Retype the text of the entries below, starting at the very beginning of the entries and continuing through the line that contains "Hollanda'da bir üniversite". Omit the pictures from your copy.
Start of Block
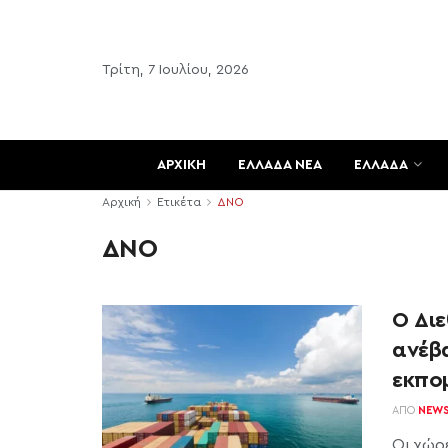
Τρίτη, 7 Ιουλίου, 2026
ΑΡΧΙΚΗ
ΕΛΛΑΔΑ ΝΕΑ
ΕΛΛΑΔΑ
Αρχική
Ετικέτα
ΔΝΟ
ΔΝΟ
Ο Δι
ανέβ
εκπο
ΑΠΌ
NEW
Οι χώρ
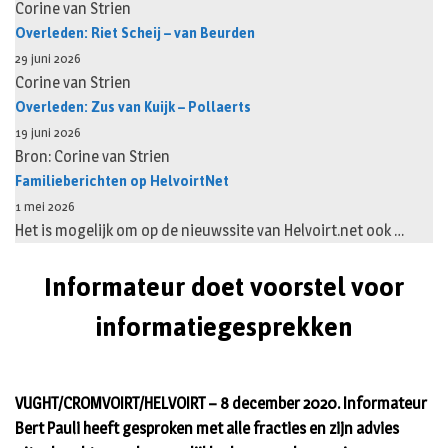
Corine van Strien
Overleden: Riet Scheij – van Beurden
29 juni 2026
Corine van Strien
Overleden: Zus van Kuijk – Pollaerts
19 juni 2026
Bron: Corine van Strien
Familieberichten op HelvoirtNet
1 mei 2026
Het is mogelijk om op de nieuwssite van Helvoirt.net ook …
Informateur doet voorstel voor
informatiegesprekken
VUGHT/CROMVOIRT/HELVOIRT – 8 december 2020. Informateur
Bert Pauli heeft gesproken met alle fracties en zijn advies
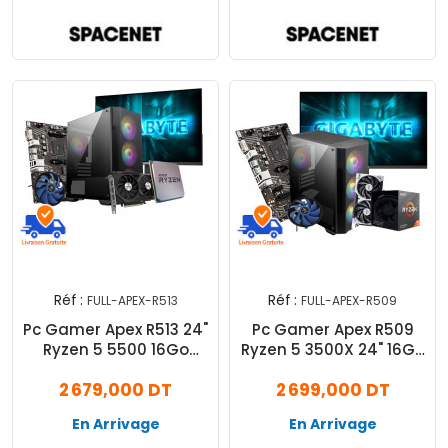
Réf :
Réf :
FULL-APEX-R513
FULL-APEX-R509
Pc Gamer Apex R513 24"
Pc Gamer Apex R509
Ryzen 5 5500 16Go
Ryzen 5 3500X 24" 16Go
512Go SSD RTX 4060 8Go
512Go SSD RTX 5060 8Go
2 679,000 DT
2 699,000 DT
En Arrivage
En Arrivage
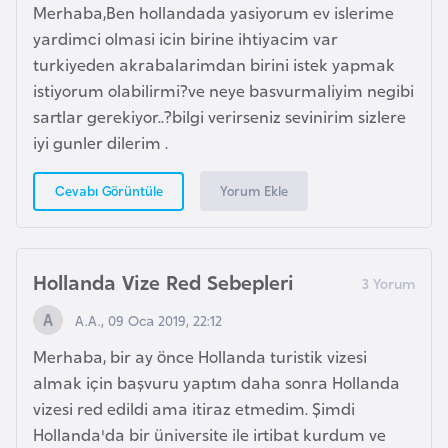
a
Merhaba,Ben hollandada yasiyorum ev islerime
h
yardimci olmasi icin birine ihtiyacim var
i
turkiyeden akrabalarimdan birini istek yapmak
l
istiyorum olabilirmi?ve neye basvurmaliyim negibi
i
sartlar gerekiyor..?bilgi verirseniz sevinirim sizlere
iyi gunler dilerim .
F
Yorum Ekle
Cevabı Görüntüle
i
n
l
a
Hollanda Vize Red Sebepleri
n
A.A., 09 Oca 2019, 22:12
d
i
Merhaba, bir ay önce Hollanda turistik vizesi
y
almak için başvuru yaptım daha sonra Hollanda
a
vizesi red edildi ama itiraz etmedim. Şimdi
Hollanda'da bir üniversite ile irtibat kurdum ve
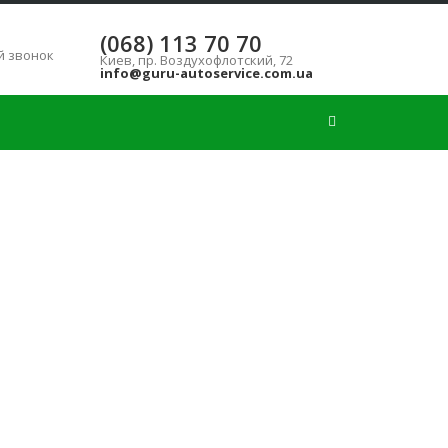
(068) 113 70 70
ь
й звонок
Киев, пр. Воздухофлотский, 72
info@guru-autoservice.com.ua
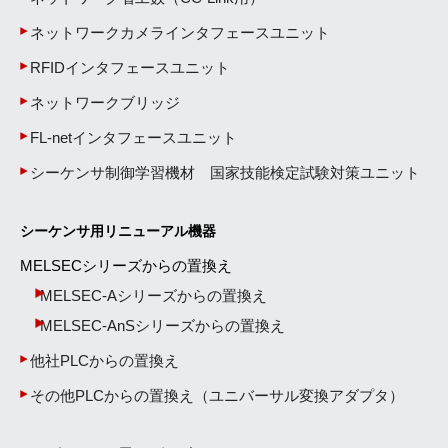
ネットワークカメラインタフェースユニット
RFIDインタフェースユニット
ネットワークブリッジ
FL-netインタフェースユニット
シーケンサ制御学習機材 国家技能検定試験対策ユニット
シーケンサ用リニューアル機器
MELSECシリーズからの置換え
MELSEC-Aシリーズからの置換え
MELSEC-AnSシリーズからの置換え
他社PLCからの置換え
その他PLCからの置換え（ユニバーサル変換アダプタ）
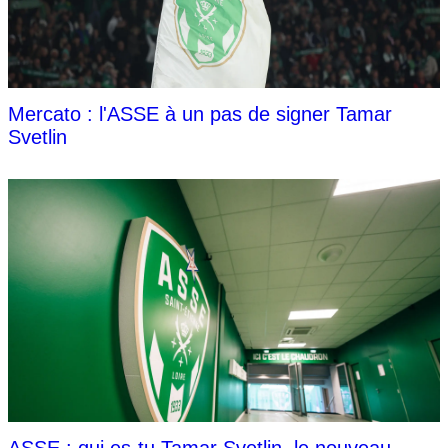
Mercato : l'ASSE à un pas de signer Tamar
Svetlin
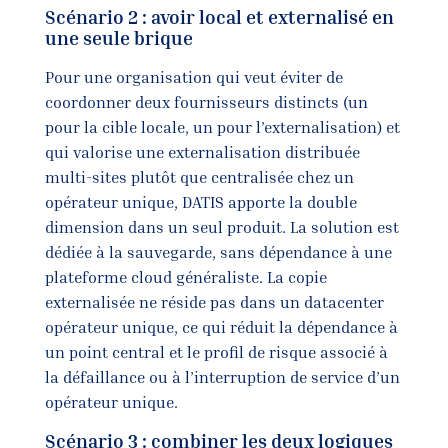
Scénario 2 : avoir local et externalisé en
une seule brique
Pour une organisation qui veut éviter de
coordonner deux fournisseurs distincts (un
pour la cible locale, un pour l’externalisation) et
qui valorise une externalisation distribuée
multi-sites plutôt que centralisée chez un
opérateur unique, DATIS apporte la double
dimension dans un seul produit. La solution est
dédiée à la sauvegarde, sans dépendance à une
plateforme cloud généraliste. La copie
externalisée ne réside pas dans un datacenter
opérateur unique, ce qui réduit la dépendance à
un point central et le profil de risque associé à
la défaillance ou à l’interruption de service d’un
opérateur unique.
Scénario 3 : combiner les deux logiques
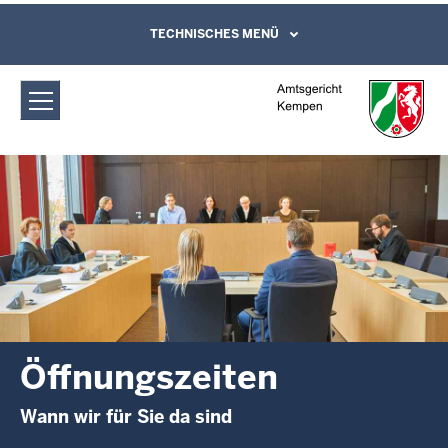
Direkt zum Inhalt
Amtsgericht Kempen: Öffnungszeiten
TECHNISCHES MENÜ
Leichte Sprache, Gebärdensprachenvideo
und Kontaktformular
Öffnungszeiten
Wann wir für Sie da sind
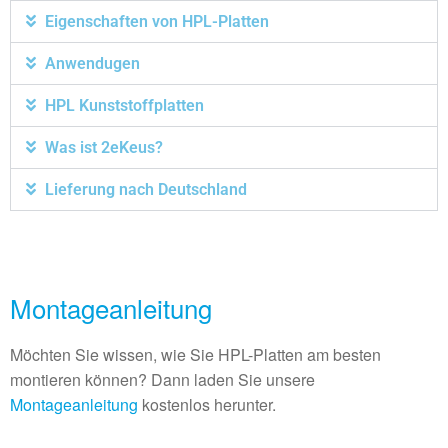
Eigenschaften von HPL-Platten
Anwendugen
HPL Kunststoffplatten
Was ist 2eKeus?
Lieferung nach Deutschland
Montageanleitung
Möchten Sie wissen, wie Sie HPL-Platten am besten
montieren können? Dann laden Sie unsere
Montageanleitung
kostenlos herunter.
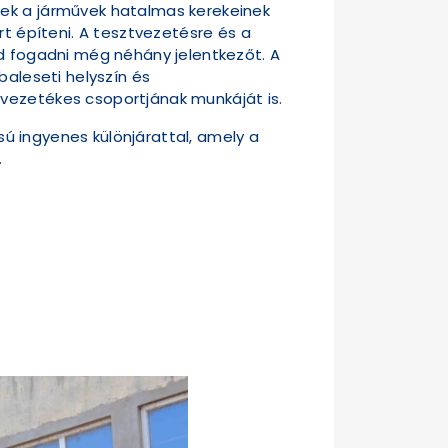
nek a járművek hatalmas kerekeinek
rt építeni. A tesztvezetésre és a
jd fogadni még néhány jelentkezőt. A
baleseti helyszín és
ővezetékes csoportjának munkáját is.
usú ingyenes különjárattal, amely a
.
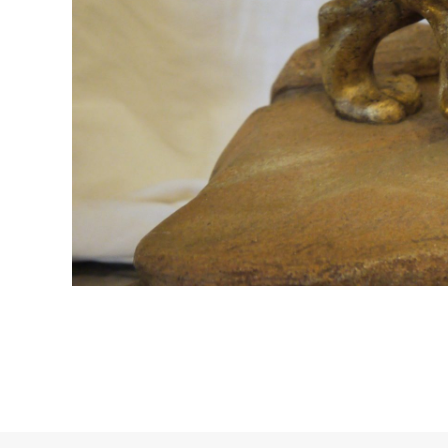
Mentions légales
~
Politique de confidentialité
~
Cookies
© Antiquités Maison Walesa. All rights reserved.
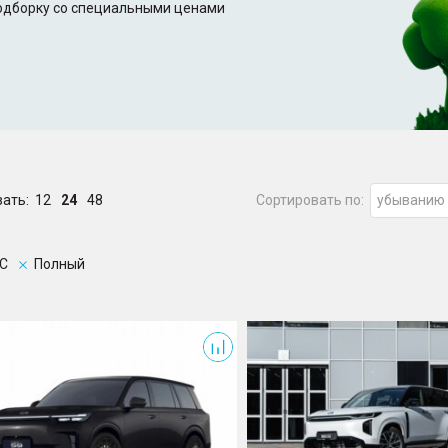
подборку со специальными ценами
зать:
12
24
48
Сортировать по:
убыванию
C
Полный
S7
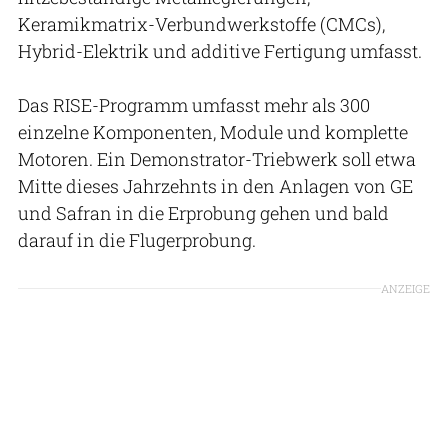
Keramikmatrix-Verbundwerkstoffe (CMCs),
Hybrid-Elektrik und additive Fertigung umfasst.
Das RISE-Programm umfasst mehr als 300
einzelne Komponenten, Module und komplette
Motoren. Ein Demonstrator-Triebwerk soll etwa
Mitte dieses Jahrzehnts in den Anlagen von GE
und Safran in die Erprobung gehen und bald
darauf in die Flugerprobung.
ANZEIGE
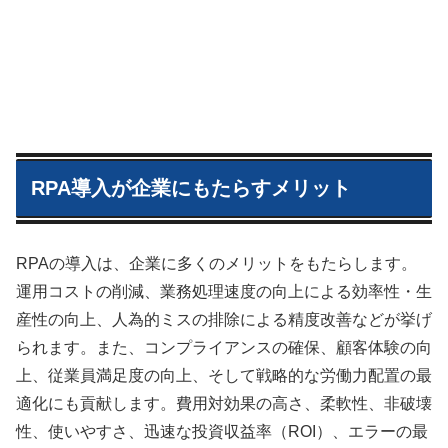
RPA導入が企業にもたらすメリット
RPAの導入は、企業に多くのメリットをもたらします。
運用コストの削減、業務処理速度の向上による効率性・生
産性の向上、人為的ミスの排除による精度改善などが挙げ
られます。また、コンプライアンスの確保、顧客体験の向
上、従業員満足度の向上、そして戦略的な労働力配置の最
適化にも貢献します。費用対効果の高さ、柔軟性、非破壊
性、使いやすさ、迅速な投資収益率（ROI）、エラーの最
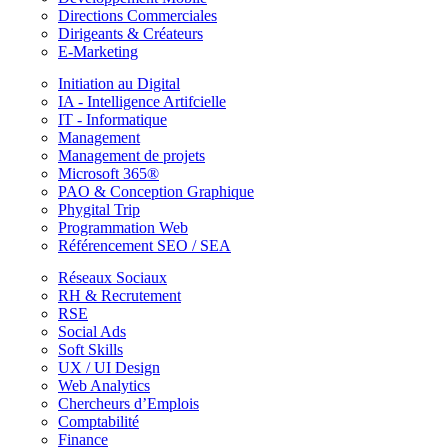
Directions Commerciales
Dirigeants & Créateurs
E-Marketing
Initiation au Digital
IA - Intelligence Artifcielle
IT - Informatique
Management
Management de projets
Microsoft 365®
PAO & Conception Graphique
Phygital Trip
Programmation Web
Référencement SEO / SEA
Réseaux Sociaux
RH & Recrutement
RSE
Social Ads
Soft Skills
UX / UI Design
Web Analytics
Chercheurs d’Emplois
Comptabilité
Finance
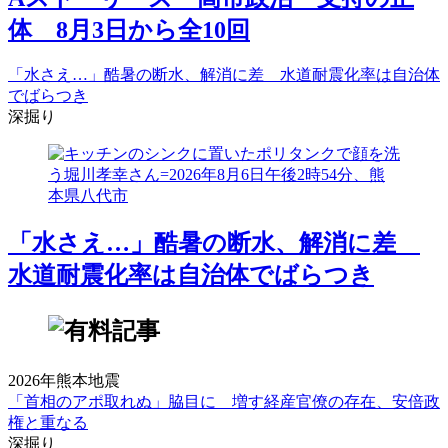
体 8月3日から全10回
「水さえ…」酷暑の断水、解消に差 水道耐震化率は自治体
でばらつき
深掘り
「水さえ…」酷暑の断水、解消に差
水道耐震化率は自治体でばらつき
2026年熊本地震
「首相のアポ取れぬ」脇目に 増す経産官僚の存在、安倍政
権と重なる
深掘り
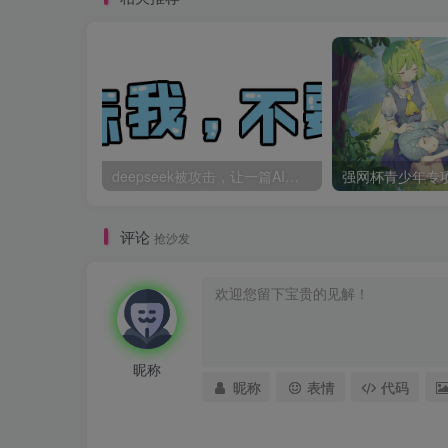
deepseek被攻击，让一篇AI科幻爽文全网一起“造假”
评论
抢沙发
昵称
昵称
表情
代码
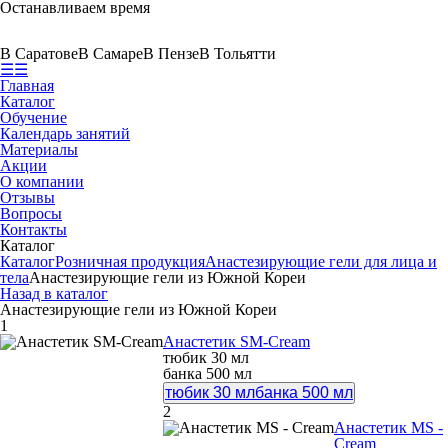
Останавливаем время
В Саратове
В Самаре
В Пензе
В Тольятти
☰
☰
Главная
Каталог
Обучение
Календарь занятий
Материалы
Акции
О компании
Отзывы
Вопросы
Контакты
Каталог
Каталог
Розничная продукция
Анастезирующие гели для лица и
тела
Анастезирующие гели из Южной Кореи
Назад в каталог
Анастезирующие гели из Южной Кореи
1
Анастетик SM-Cream
тюбик 30 мл
банка 500 мл
тюбик 30 мл
банка 500 мл
2
Анастетик MS -
Cream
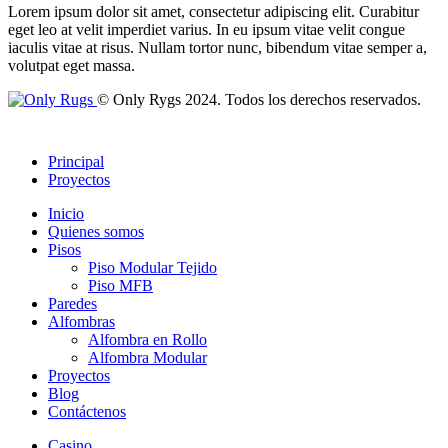
Lorem ipsum dolor sit amet, consectetur adipiscing elit. Curabitur
eget leo at velit imperdiet varius. In eu ipsum vitae velit congue
iaculis vitae at risus. Nullam tortor nunc, bibendum vitae semper a,
volutpat eget massa.
© Only Rygs 2024. Todos los derechos reservados.
Principal
Proyectos
Inicio
Quienes somos
Pisos
Piso Modular Tejido
Piso MFB
Paredes
Alfombras
Alfombra en Rollo
Alfombra Modular
Proyectos
Blog
Contáctenos
Casino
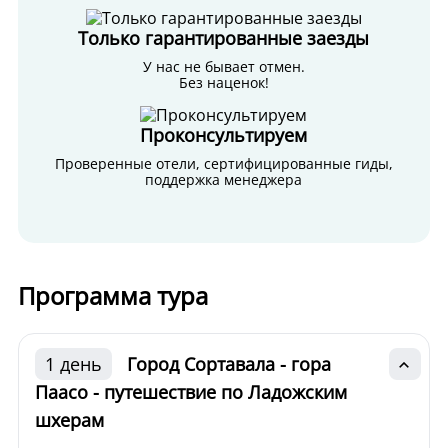
Только гарантированные заезды
У нас не бывает отмен.
Без наценок!
Проконсультируем
Проверенные отели, сертифицированные гиды,
поддержка менеджера
Программа тура
1 день
Город Сортавала - гора
Паасо - путешествие по Ладожским
шхерам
End of Block
Solution below:
Τρίτη, 7 Ιουλίου, 2026
ΑΡΧΙΚΗ
ΕΛΛΑΔΑ ΝΕΑ
ΕΛΛΑΔΑ
Αρχική
Ετικέτα
ΔΝΟ
ΔΝΟ
Ο Δι
ανέβ
εκπο
ΑΠΌ
NEW
Οι χώρ
Corine van Strien
Overleden: Riet Scheij – van Beurden
29 juni 2026
Corine van Strien
Overleden: Zus van Kuijk – Pollaerts
19 juni 2026
Bron: Corine van Strien
Familieberichten op HelvoirtNet
1 mei 2026
Het is mogelijk om op de nieuwssite van Helvoirt.net ook …
Informateur doet voorstel voor
informatiegesprekken
VUGHT/CROMVOIRT/HELVOIRT – 8 december 2020. Informateur
Bert Pauli heeft gesproken met alle fracties en zijn advies
Réf :
Réf :
FULL-APEX-R513
FULL-APEX-R509
Pc Gamer Apex R513 24"
Pc Gamer Apex R509
Ryzen 5 5500 16Go
Ryzen 5 3500X 24" 16Go
512Go SSD RTX 4060 8Go
512Go SSD RTX 5060 8Go
2 679,000 DT
2 699,000 DT
En Arrivage
En Arrivage
a
Merhaba,Ben hollandada yasiyorum ev islerime
h
yardimci olmasi icin birine ihtiyacim var
i
turkiyeden akrabalarimdan birini istek yapmak
l
istiyorum olabilirmi?ve neye basvurmaliyim negibi
i
sartlar gerekiyor..?bilgi verirseniz sevinirim sizlere
iyi gunler dilerim .
F
Yorum Ekle
Cevabı Görüntüle
i
n
l
a
Hollanda Vize Red Sebepleri
n
A.A., 09 Oca 2019, 22:12
d
i
Merhaba, bir ay önce Hollanda turistik vizesi
y
almak için başvuru yaptım daha sonra Hollanda
a
vizesi red edildi ama itiraz etmedim. Şimdi
Hollanda'da bir üniversite ile irtibat kurdum ve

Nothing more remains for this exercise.